While wares vary greatly, from Christian Dior’s hand-painted plates to Versace’s gold Medusa bookends, items on offer are often smaller decorative trinkets that are easier to incorporate into the home. After all, not everyone has the financial or structural flexibility to splurge on all-new high-ticket items on a whim, so instead they look to touches to refresh their home.

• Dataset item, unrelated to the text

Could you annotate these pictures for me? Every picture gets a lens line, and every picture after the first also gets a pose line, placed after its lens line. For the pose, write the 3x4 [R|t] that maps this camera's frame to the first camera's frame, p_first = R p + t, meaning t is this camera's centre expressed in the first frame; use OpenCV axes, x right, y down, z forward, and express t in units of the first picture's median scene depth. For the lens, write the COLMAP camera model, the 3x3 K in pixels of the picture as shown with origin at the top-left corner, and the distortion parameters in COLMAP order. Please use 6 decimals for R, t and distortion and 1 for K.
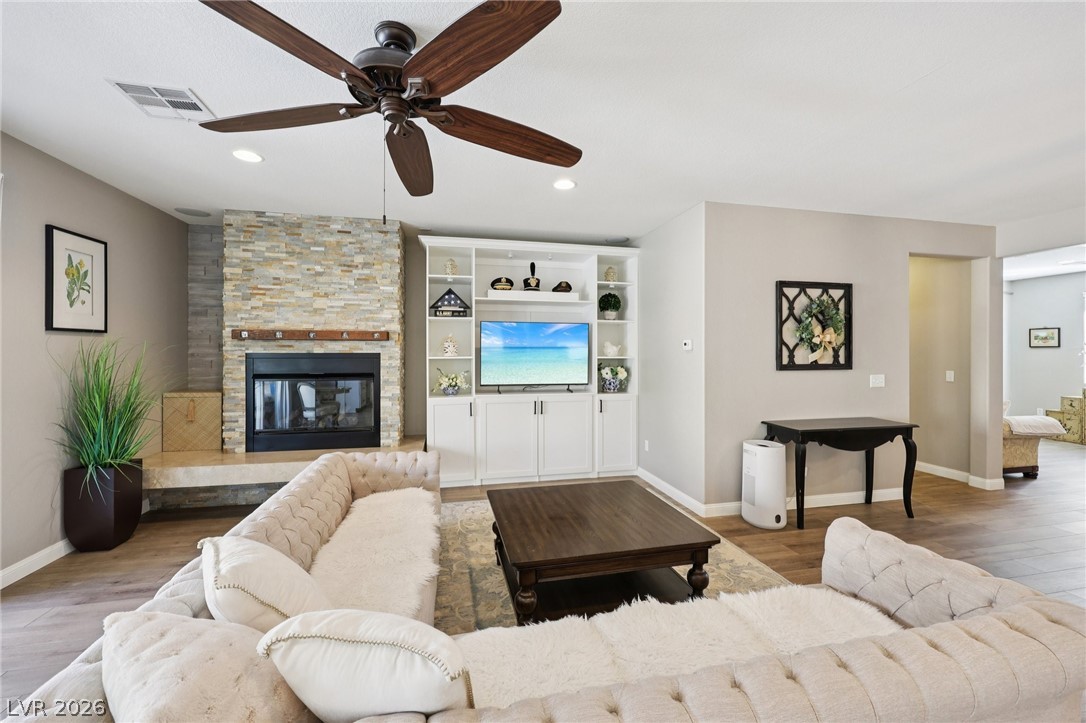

Traditional retailers that have suffered quieter footfall in physical stores have also benefited from this sentiment. “Our customers are buying into products that enhance their home environment, so audio systems and speakers are doing well, while gourmet and dining, which are new to our portfolio, are some things we’re seeing growth in,” says Tracy Kwan, director of lifestyle for Lane Crawford.
In an increasingly digital world, physical stores have had to create worthwhile experiences in order to lure customers out from behind their computers, as Lane Crawford did by launching Loewe’s new perfume and candle collection over the summer in a dynamic installation, complete with a herb garden, that drew swarms of discerning shoppers to go and have a sniff (and pose for Instagram, of course). “It’s been very popular with our customers; it has always been about how a brand expresses its point of view in a holistic way, how its world is being presented to the customer in other forms of products, be it pieces of art, objects or decorative homewares,” she adds.
Indeed, designers have always created profiles for the women they want to dress, from the kind of art she collects to the sofa she likes to sit on. They imagine that the same woman who’d buy the latest ‘It’ bag is the same who would find a stand-out objet d’art to jazz up her Zoom background—and they would be right.
“Designing for the home has much in common with fashion—both clothes and home decoration are ways of projecting yourself,” says Diane von Furstenberg. “The only rule I have is that your home should reflect who you are. The main point is to create a space that you’re comfortable in and that is a true expression of your personality.”
The designer recently made headlines for announcing a collaboration with H&M Home that will launch this year, allowing fans of the feminine patterns of her iconic wrap dresses to find them splattered on hourglass vases at affordable prices.
Don’t be surprised to see them dotting shelves in the upcoming Sex and the City TV revival.